(What is expected)
Could you copy exactly the lines from the one containing "[395,288,462,301] catergorie, ->" through the last line of the records below, and nothing else?

(Records for the task)

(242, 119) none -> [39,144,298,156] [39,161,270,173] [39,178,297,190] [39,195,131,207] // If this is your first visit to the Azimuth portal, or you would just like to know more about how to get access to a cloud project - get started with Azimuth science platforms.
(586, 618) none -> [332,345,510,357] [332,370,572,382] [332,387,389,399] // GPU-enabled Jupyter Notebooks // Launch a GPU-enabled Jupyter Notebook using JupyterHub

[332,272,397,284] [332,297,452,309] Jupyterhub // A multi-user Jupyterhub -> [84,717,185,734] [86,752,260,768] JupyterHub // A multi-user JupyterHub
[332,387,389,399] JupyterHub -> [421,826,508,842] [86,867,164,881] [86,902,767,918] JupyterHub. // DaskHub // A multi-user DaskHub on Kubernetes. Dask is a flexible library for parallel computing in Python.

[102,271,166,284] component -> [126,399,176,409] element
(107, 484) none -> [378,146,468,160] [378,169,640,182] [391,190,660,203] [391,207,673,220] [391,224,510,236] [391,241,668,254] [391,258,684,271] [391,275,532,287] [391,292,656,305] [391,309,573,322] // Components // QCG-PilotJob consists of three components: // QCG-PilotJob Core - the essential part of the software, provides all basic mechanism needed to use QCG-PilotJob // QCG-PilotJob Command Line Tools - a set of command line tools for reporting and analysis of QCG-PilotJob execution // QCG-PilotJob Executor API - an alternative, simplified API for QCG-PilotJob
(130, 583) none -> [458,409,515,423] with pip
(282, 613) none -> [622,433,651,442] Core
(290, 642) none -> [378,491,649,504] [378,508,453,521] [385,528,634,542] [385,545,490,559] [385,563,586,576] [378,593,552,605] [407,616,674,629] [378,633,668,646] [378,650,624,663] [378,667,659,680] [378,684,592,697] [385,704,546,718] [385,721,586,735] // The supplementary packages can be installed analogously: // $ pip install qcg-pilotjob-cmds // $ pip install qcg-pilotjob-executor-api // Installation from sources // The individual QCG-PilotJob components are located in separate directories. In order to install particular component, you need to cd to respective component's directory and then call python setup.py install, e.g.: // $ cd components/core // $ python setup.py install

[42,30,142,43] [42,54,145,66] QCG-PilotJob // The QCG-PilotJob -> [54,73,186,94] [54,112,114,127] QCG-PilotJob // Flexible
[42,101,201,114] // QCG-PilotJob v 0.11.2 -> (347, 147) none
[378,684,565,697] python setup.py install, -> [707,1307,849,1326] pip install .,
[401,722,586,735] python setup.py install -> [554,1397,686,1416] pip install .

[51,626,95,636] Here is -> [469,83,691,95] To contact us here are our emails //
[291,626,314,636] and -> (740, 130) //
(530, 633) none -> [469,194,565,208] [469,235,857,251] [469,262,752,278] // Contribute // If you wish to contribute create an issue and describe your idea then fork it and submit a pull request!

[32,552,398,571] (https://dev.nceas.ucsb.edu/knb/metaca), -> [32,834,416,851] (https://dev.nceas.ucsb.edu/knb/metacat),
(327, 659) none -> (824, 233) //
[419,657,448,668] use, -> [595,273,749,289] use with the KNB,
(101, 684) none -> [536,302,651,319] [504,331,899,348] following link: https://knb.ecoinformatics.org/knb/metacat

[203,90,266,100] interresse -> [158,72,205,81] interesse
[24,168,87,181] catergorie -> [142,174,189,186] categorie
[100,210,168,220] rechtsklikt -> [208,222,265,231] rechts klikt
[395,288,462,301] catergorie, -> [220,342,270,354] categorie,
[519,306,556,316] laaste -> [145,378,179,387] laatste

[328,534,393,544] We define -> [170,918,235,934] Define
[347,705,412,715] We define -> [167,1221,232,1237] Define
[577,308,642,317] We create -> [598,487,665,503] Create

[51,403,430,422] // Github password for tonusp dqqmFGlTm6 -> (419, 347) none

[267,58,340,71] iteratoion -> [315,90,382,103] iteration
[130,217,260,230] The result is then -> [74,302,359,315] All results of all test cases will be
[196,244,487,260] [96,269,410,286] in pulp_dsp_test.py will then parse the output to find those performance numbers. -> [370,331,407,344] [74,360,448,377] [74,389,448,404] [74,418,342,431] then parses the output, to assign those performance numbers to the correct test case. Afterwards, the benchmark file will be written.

(Your response)
[395,288,462,301] catergorie, -> [220,342,270,354] categorie,
[519,306,556,316] laaste -> [145,378,179,387] laatste

[328,534,393,544] We define -> [170,918,235,934] Define
[347,705,412,715] We define -> [167,1221,232,1237] Define
[577,308,642,317] We create -> [598,487,665,503] Create

[51,403,430,422] // Github password for tonusp dqqmFGlTm6 -> (419, 347) none

[267,58,340,71] iteratoion -> [315,90,382,103] iteration
[130,217,260,230] The result is then -> [74,302,359,315] All results of all test cases will be
[196,244,487,260] [96,269,410,286] in pulp_dsp_test.py will then parse the output to find those performance numbers. -> [370,331,407,344] [74,360,448,377] [74,389,448,404] [74,418,342,431] then parses the output, to assign those performance numbers to the correct test case. Afterwards, the benchmark file will be written.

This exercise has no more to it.